As with any industry, forecasts are in part based on what’s happening with the U.S. economy.

The executive summary of the Freight Forecast notes that the forecast is being released when the U.S.  economy is experiencing some volatility as uncertainties mount.

“Despite prospects for solid trend-like growth in the U.S. in 2019, investor concerns over rising risks of a downturn after 2019, stoked by developments abroad and policy concerns, resulted in sharply worsening financial conditions in late 2018.

“Helped by a dovish pivot in Federal Reserve Board monetary policy, a recovery in financial conditions is now supporting Gross Domestic Product (GDP) growth above trend. The second estimate of first-quarter 2019 U.S. GDP growth was 3.1%, up from 2.2% in the fourth quarter of 2018 and in line with the strong 2.9% economic growth for 2018. The healthy economy in 2018 resulted in a very strong freight market for the year.

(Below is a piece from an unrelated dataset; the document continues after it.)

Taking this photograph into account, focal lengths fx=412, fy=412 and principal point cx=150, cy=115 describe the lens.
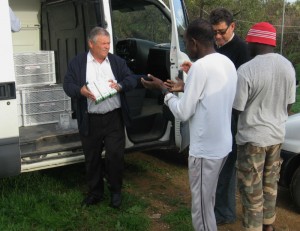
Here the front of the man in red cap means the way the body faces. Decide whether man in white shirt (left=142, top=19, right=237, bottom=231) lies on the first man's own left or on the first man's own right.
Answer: on the first man's own left

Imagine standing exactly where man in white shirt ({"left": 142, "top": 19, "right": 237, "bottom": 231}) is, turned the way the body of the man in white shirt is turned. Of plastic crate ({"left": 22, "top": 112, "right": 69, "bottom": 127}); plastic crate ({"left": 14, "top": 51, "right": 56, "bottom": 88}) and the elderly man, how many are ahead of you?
3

“The robust first-quarter pace of 2019 economic growth is expected to be temporary, as it was driven by two sources of strength that could easily reverse later this year: inventory investment and net exports. Both components are volatile and rarely indicative of underlying momentum in the economy.

“Real 2019 GDP growth is expected to moderate beginning in the second quarter, and we look for a 2.7% increase for calendar year 2019. We predict annual real GDP growth will slow further to 2.1% in 2020 and 1.8% in 2021, with implications for slower growth in freight transportation demand.

“Freight Forecast clearly lays out why meeting challenges like infrastructure and workforce development are so critical to our industry’s success,” said ATA President and CEO Chris Spear. “It belongs on the desk of every decision maker in our industry and in the supply chain.”